Every picture is to be removed, and all the data is to be copied exactly.

- Provided material
*** Block opens ***
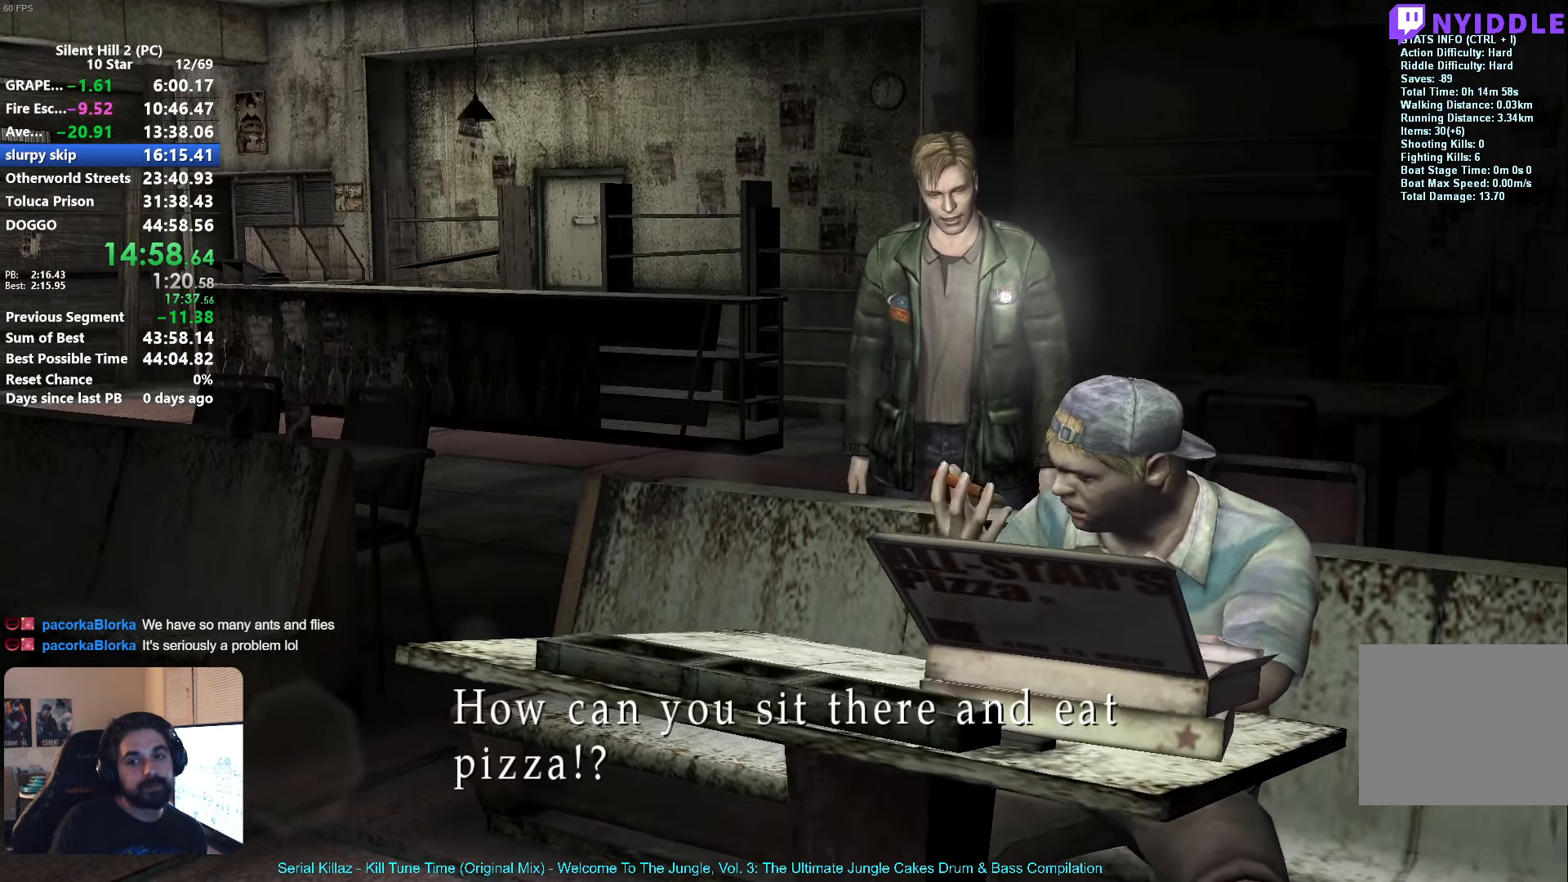
{"buttons": [], "left_stick": "up", "events": []}
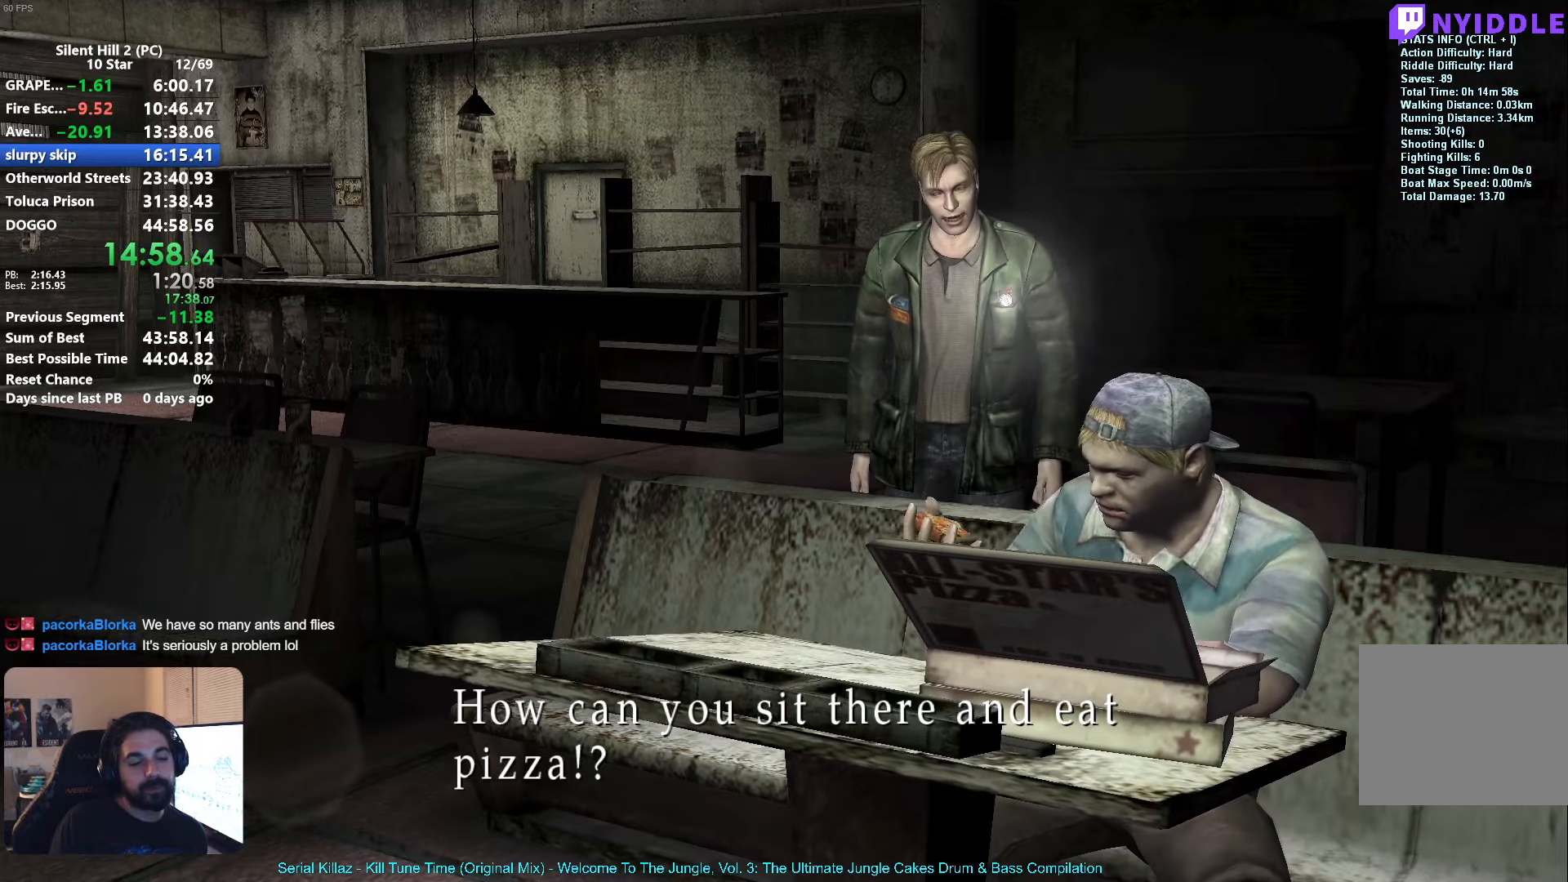
{"buttons": [], "left_stick": "up", "events": []}
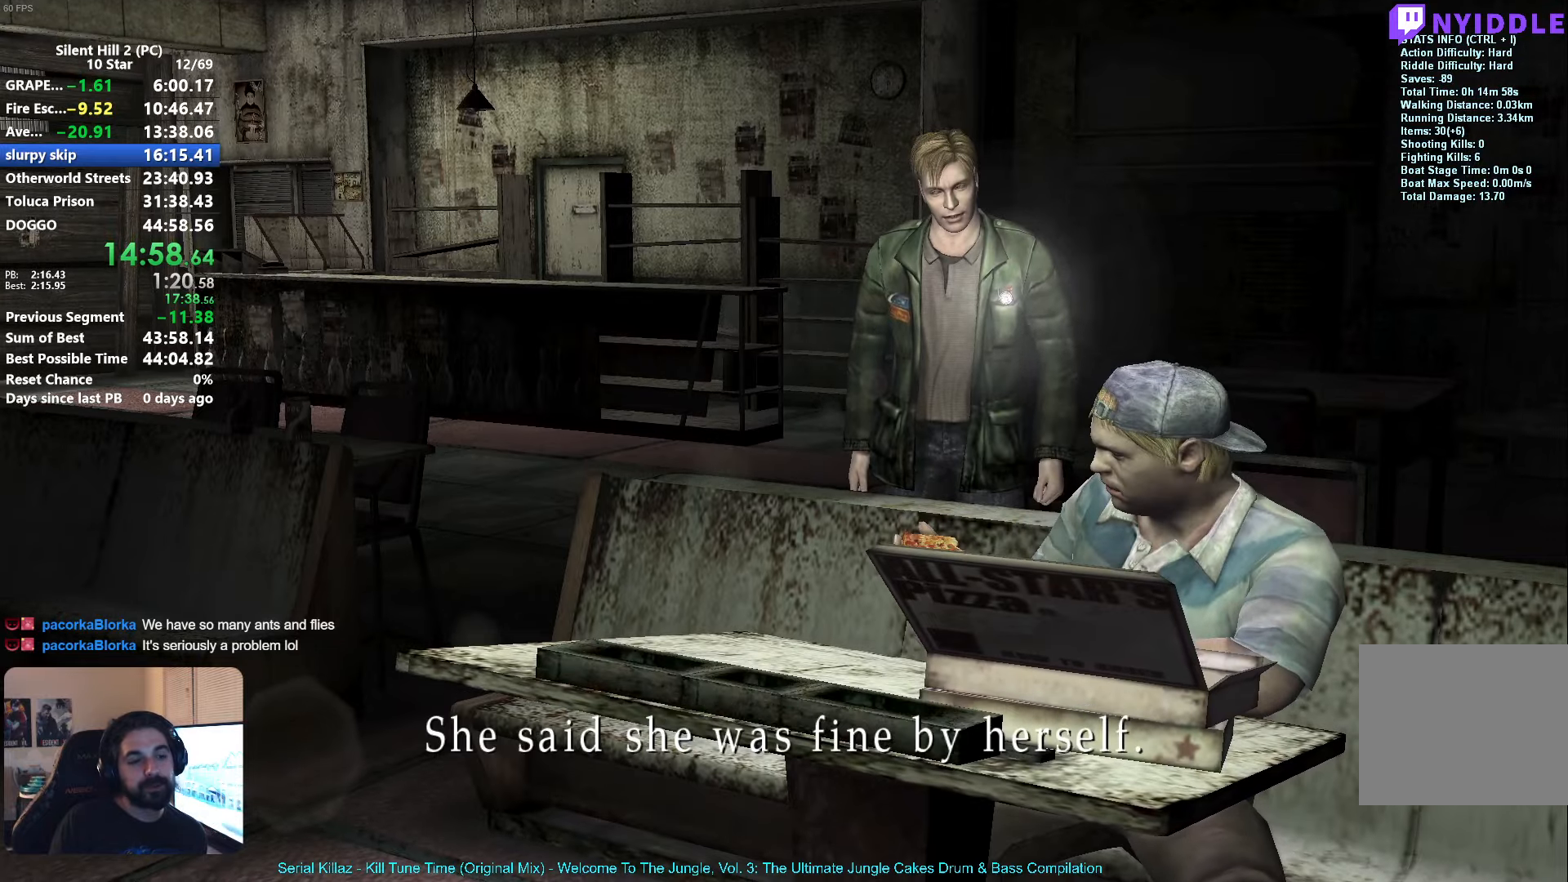
{"buttons": [], "left_stick": "up", "events": []}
*** Block closes ***
- Output for this exercise
{"buttons": [], "left_stick": "up", "events": []}
{"buttons": [], "left_stick": "up", "events": []}
{"buttons": [], "left_stick": "up", "events": []}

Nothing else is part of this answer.